▶ **Requirement**
A single number is the answer: the count of lines in these records with "fractie" in them.

▶ **Input data**
============================================================

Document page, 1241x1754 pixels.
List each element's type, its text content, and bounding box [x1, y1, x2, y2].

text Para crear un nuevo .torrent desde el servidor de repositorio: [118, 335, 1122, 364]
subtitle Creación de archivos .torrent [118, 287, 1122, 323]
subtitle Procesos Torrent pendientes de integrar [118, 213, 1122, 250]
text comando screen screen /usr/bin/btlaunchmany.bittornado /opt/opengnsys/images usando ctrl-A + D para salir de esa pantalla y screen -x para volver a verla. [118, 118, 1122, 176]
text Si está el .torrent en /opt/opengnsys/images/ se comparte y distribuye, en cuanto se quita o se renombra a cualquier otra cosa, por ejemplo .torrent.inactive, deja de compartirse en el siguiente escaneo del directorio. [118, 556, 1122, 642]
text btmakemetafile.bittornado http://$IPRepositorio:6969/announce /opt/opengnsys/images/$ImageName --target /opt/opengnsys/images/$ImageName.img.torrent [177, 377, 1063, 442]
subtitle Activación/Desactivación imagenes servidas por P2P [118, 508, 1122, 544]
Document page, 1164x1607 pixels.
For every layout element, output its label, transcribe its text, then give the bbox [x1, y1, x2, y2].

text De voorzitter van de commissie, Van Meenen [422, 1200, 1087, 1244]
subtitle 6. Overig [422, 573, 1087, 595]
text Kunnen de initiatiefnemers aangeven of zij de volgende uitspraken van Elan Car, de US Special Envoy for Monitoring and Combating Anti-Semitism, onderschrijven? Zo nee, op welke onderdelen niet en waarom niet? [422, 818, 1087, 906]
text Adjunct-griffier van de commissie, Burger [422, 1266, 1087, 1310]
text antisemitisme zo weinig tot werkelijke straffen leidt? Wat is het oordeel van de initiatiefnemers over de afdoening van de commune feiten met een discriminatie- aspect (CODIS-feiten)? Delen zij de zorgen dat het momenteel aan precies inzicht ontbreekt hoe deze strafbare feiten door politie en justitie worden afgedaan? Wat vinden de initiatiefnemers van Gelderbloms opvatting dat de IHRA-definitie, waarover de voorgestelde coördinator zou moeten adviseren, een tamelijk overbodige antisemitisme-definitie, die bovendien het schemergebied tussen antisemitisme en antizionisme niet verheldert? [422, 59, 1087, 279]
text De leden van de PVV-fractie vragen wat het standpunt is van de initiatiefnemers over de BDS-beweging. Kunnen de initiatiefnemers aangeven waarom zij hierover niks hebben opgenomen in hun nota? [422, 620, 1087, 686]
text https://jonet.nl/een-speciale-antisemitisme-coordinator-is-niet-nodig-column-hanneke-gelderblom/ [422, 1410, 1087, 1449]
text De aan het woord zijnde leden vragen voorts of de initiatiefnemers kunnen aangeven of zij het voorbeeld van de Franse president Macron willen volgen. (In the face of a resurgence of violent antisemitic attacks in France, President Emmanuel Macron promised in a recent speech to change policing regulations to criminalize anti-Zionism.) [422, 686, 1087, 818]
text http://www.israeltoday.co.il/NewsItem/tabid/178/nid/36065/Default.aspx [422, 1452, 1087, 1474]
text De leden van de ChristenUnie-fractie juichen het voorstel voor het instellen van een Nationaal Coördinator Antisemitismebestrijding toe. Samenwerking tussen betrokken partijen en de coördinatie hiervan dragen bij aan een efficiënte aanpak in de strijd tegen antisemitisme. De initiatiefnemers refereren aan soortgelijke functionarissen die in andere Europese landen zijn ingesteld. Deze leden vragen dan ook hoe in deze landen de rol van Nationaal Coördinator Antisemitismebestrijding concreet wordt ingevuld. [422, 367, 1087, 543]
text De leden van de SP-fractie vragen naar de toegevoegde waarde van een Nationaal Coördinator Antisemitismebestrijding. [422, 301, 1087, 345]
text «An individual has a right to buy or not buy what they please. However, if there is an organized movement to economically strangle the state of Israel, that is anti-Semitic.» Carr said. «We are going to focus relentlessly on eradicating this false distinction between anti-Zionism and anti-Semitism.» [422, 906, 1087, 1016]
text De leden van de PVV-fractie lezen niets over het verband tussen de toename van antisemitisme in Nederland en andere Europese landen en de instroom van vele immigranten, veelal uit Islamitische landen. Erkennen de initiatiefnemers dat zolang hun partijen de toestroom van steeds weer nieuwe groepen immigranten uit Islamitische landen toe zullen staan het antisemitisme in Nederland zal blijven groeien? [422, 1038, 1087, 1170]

============================================================

▶ **Solution to the exercise**
4